However, even when they are synced, you can still easily see the problem. The software is never going to be able to do its job in zero time, so we always take a delay of at least one buffer-size in the software. If the software is good and amazing (and does not use a garbage collector, for example) we will take only one delay between input and output. So our latency is directly proportional to the buffer size: smaller buffer, less latency. (That delay is actually at least 3x the duration represented by the buffer size, because you have to fill the input buffer, take your 1-buffer's-worth-of-time delay in the software, then fill the output buffer).

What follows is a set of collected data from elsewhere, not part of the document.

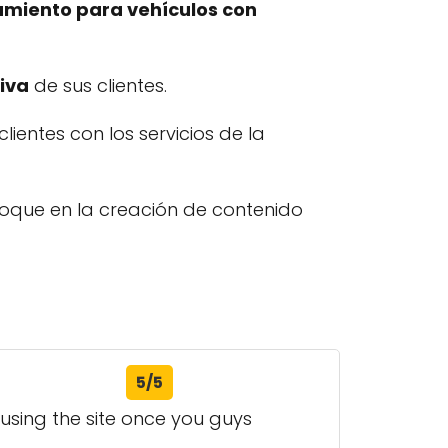
amiento para vehículos con
iva
de sus clientes.
lientes con los servicios de la
oque en la creación de contenido
5/5
o using the site once you guys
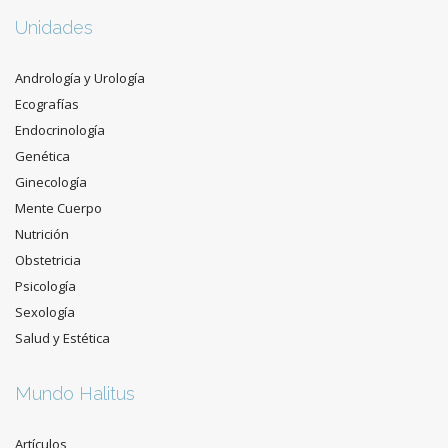
Unidades
Andrología y Urología
Ecografías
Endocrinología
Genética
Ginecología
Mente Cuerpo
Nutrición
Obstetricia
Psicología
Sexología
Salud y Estética
Mundo Halitus
Artículos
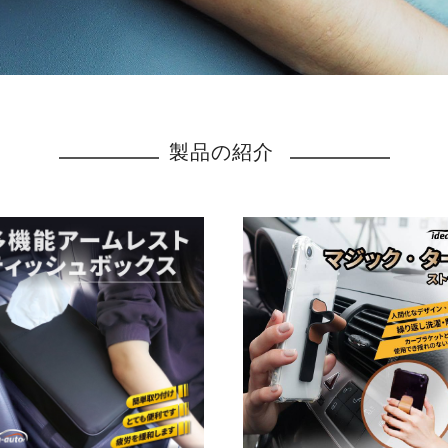
製品の紹介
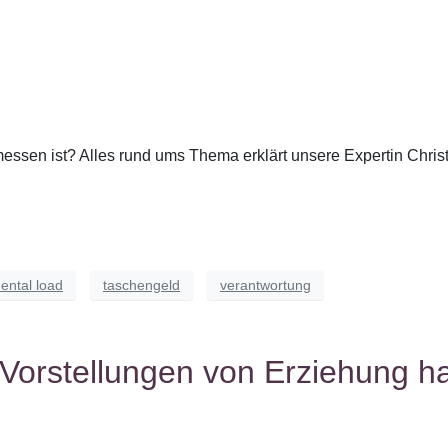
messen ist? Alles rund ums Thema erklärt unsere Expertin Chri
ental load
taschengeld
verantwortung
 Vorstellungen von Erziehung h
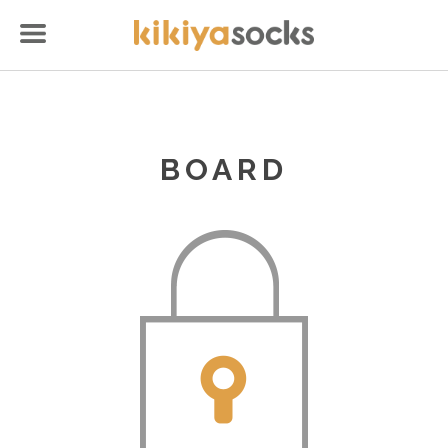
BOARD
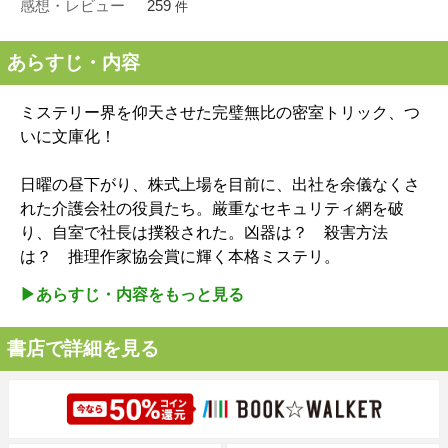
感想・レビュー
259
件
あらすじ・内容
ミステリー界を仰天させた完璧無比の密室トリック、つ
いに文庫化！
日曜の昼下がり、株式上場を目前に、出社を余儀なくさ
れた介護会社の役員たち。厳重なセキュリティ網を破
り、自室で社長は撲殺された。凶器は？ 殺害方法
は？ 推理作家協会賞に輝く本格ミステリ。
▶︎あらすじ・内容をもっと見る
書店で詳細を見る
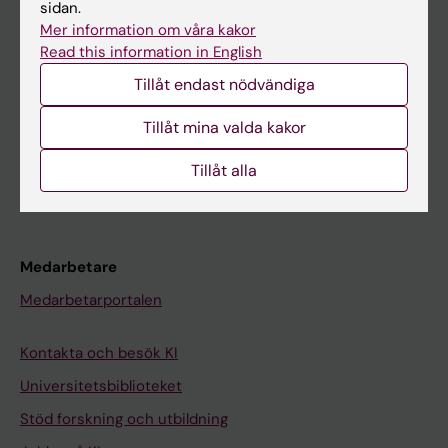
Student
sidan.
Mer information om våra kakor
Ladok
Read this information in English
Canvas
Tillåt endast nödvändiga
Schema
Tillåt mina valda kakor
Studentmejlen
Kurs- och programwebbar
Tillåt alla
Student på KI
Medarbetare
Medarbetarportalen
Kontakta och besök KI
Universitetsbiblioteket
Stöd forskning och utbildning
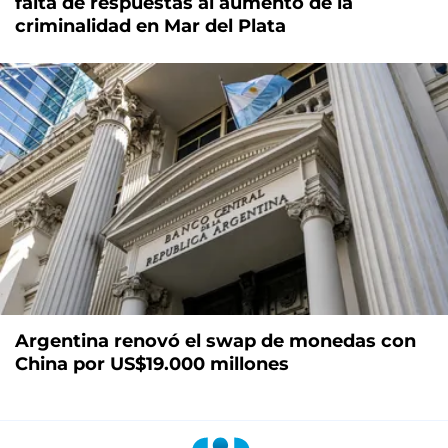
falta de respuestas al aumento de la
criminalidad en Mar del Plata
Argentina renovó el swap de monedas con
China por US$19.000 millones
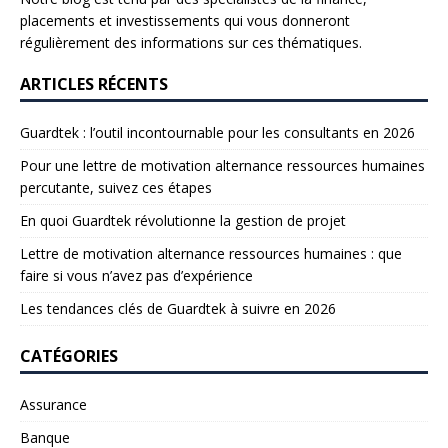
placements et investissements qui vous donneront
régulièrement des informations sur ces thématiques.
ARTICLES RÉCENTS
Guardtek : l’outil incontournable pour les consultants en 2026
Pour une lettre de motivation alternance ressources humaines
percutante, suivez ces étapes
En quoi Guardtek révolutionne la gestion de projet
Lettre de motivation alternance ressources humaines : que
faire si vous n’avez pas d’expérience
Les tendances clés de Guardtek à suivre en 2026
CATÉGORIES
Assurance
Banque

So in this specific case you might tend toward an architecture where samples get pushed to the software and the software just acts as an event handler for the samples. That's fine, except if the software also needs to do graphics or complex simulation, that event-handler model falls apart really quickly and it is just better to do it the other way. (If you are not doing complex simulation, maybe your audio happens in one thread and the main program that is doing rendering, etc just pokes occasional control values into that thread as the user presses keys. If you are doing complex simulation like a game, VR, etc, then whatever is producing your audio has to have a much more thorough conversation with the state held by the main thread.)
If you want to tend toward a buffered-chunk-of-samples-architecture, for some particular problem set that may make sense, but it also becomes obvious that you want that size to be very small. Not, for example, 480 samples. (A 10-millisecond buffer in the case discussed above implies at least a 30-millisecond latency).
There's a relatively recent trend to try and record digital all the way, and this is also complicated. Record at 24 fps? At 30? At 60? 60 fps 4k is a lot of data. And sound is actually the major pain point -- video frames you can generally just drop/double, speed up/down a little to even things out. But 24 fps to 60 fps creates big enough gaps that audio pitch can become an issue.
But jblow is right in that when you have to feed in samples from a non-synchronized source into your processing/game/video-application/... then trying to work with the fixed audio block size will be terrible/require additional synchronization somewhere else, such as a adaptive resampler on the input/output of your "main loop".